- [Task description]: For the listing that follows, give again exactly the lines from the one with "motor/inverter integration, battery" to the one with "From the ga", including both.

- [Records provided]:
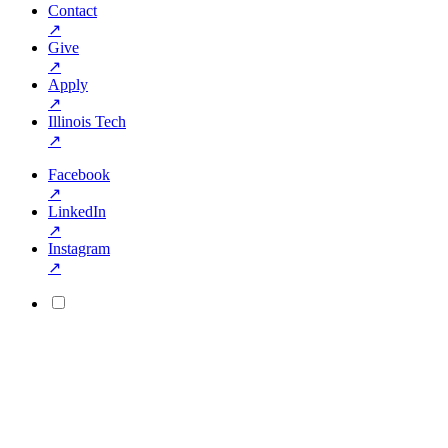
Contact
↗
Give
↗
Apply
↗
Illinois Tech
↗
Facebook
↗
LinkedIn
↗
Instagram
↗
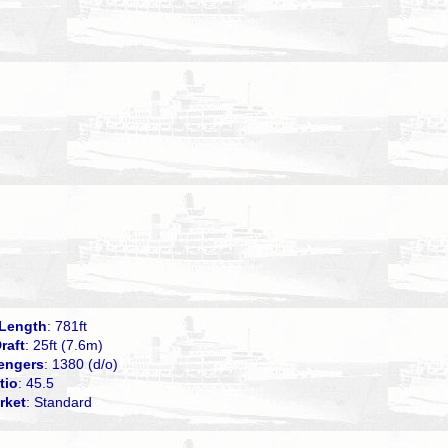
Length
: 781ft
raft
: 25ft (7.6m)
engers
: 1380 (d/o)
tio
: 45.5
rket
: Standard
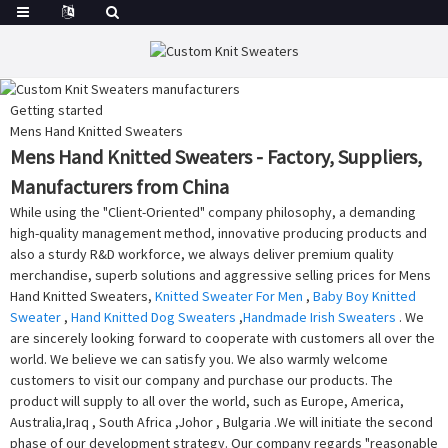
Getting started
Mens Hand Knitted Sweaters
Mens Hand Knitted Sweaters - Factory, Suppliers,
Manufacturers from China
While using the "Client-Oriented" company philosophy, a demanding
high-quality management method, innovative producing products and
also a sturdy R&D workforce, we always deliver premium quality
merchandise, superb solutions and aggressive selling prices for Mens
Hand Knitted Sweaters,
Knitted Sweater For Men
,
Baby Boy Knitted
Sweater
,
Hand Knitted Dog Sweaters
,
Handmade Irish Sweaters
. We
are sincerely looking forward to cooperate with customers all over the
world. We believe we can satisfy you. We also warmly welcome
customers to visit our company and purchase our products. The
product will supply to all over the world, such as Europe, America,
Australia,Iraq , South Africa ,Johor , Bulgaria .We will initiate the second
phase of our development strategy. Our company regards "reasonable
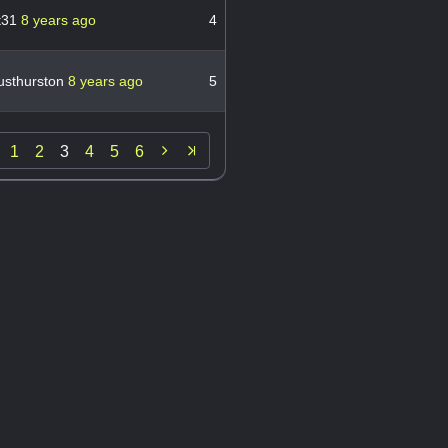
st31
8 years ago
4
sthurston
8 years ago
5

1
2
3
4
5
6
--
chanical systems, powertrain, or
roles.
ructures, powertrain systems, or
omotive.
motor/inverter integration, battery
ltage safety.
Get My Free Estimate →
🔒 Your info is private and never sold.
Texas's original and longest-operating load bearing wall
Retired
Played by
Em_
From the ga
==
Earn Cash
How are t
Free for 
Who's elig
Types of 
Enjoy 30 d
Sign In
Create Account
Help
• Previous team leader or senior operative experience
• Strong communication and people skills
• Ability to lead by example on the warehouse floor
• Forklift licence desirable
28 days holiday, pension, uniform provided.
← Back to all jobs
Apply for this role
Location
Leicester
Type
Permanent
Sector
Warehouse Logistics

- [Output for this exercise]:
motor/inverter integration, battery
ltage safety.
Get My Free Estimate →
🔒 Your info is private and never sold.
Texas's original and longest-operating load bearing wall
Retired
Played by
Em_
From the ga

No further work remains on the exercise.